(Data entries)
•••••
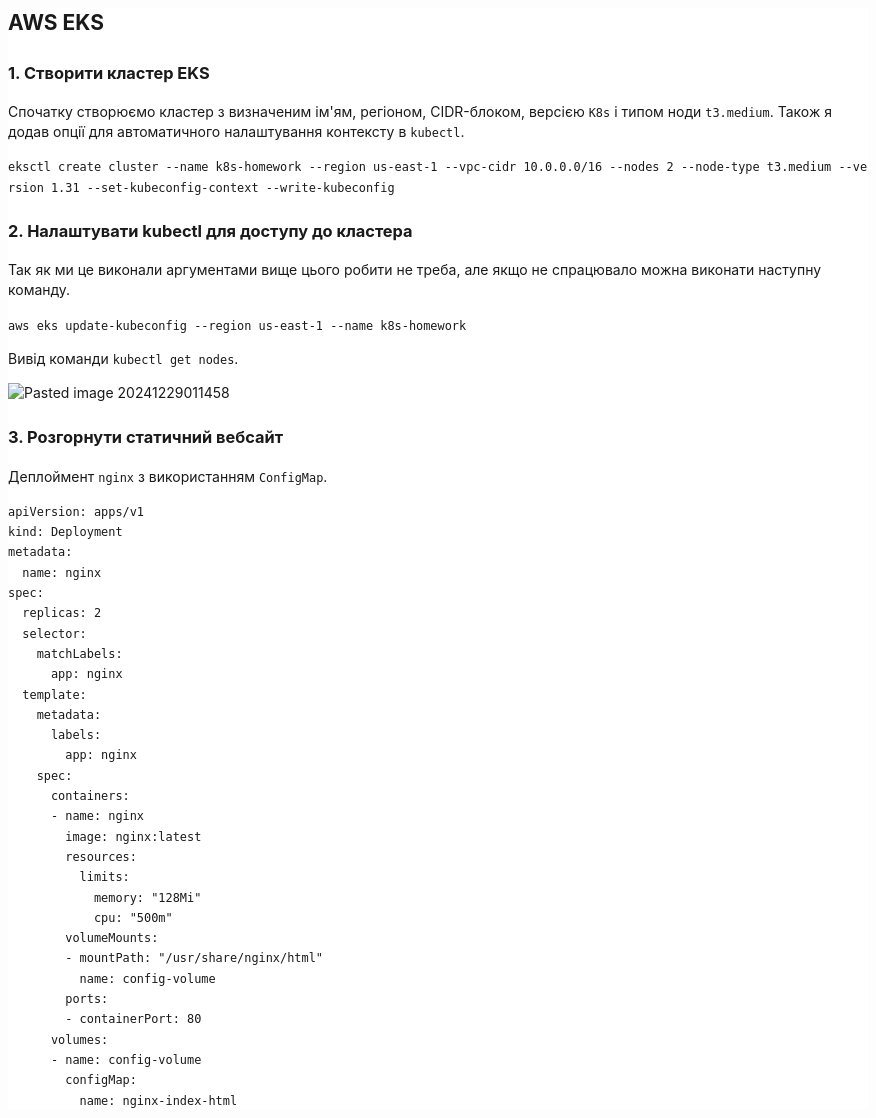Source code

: ## AWS EKS
### 1. Створити кластер EKS
Спочатку створюємо кластер з визначеним ім'ям, регiоном, CIDR-блоком, версiєю `K8s` i типом ноди `t3.medium`. Також я додав опцiї для автоматичного налаштування контексту в `kubectl`.

	eksctl create cluster --name k8s-homework --region us-east-1 --vpc-cidr 10.0.0.0/16 --nodes 2 --node-type t3.medium --version 1.31 --set-kubeconfig-context --write-kubeconfig

### 2. Налаштувати kubectl для доступу до кластера
Так як ми це виконали аргументами вище цього робити не треба, але якщо не спрацювало можна виконати наступну команду. 

	aws eks update-kubeconfig --region us-east-1 --name k8s-homework

Вивiд команди `kubectl get nodes`.

![Pasted image 20241229011458](https://github.com/user-attachments/assets/79651012-0f75-4769-8f25-1149e0968004)

### 3. Розгорнути статичний вебсайт

Деплоймент `nginx` з використанням `ConfigMap`. 

```
apiVersion: apps/v1
kind: Deployment
metadata:
  name: nginx
spec:
  replicas: 2
  selector:
    matchLabels:
      app: nginx
  template:
    metadata:
      labels:
        app: nginx
    spec:
      containers:
      - name: nginx
        image: nginx:latest
        resources:
          limits:
            memory: "128Mi"
            cpu: "500m"
        volumeMounts:
        - mountPath: "/usr/share/nginx/html"
          name: config-volume
        ports:
        - containerPort: 80
      volumes:
      - name: config-volume
        configMap:
          name: nginx-index-html
```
•••••
> **Requirement**:
Across the records above, count each line that holds the word "region" and give only the resulting number.

> **Response box**:
2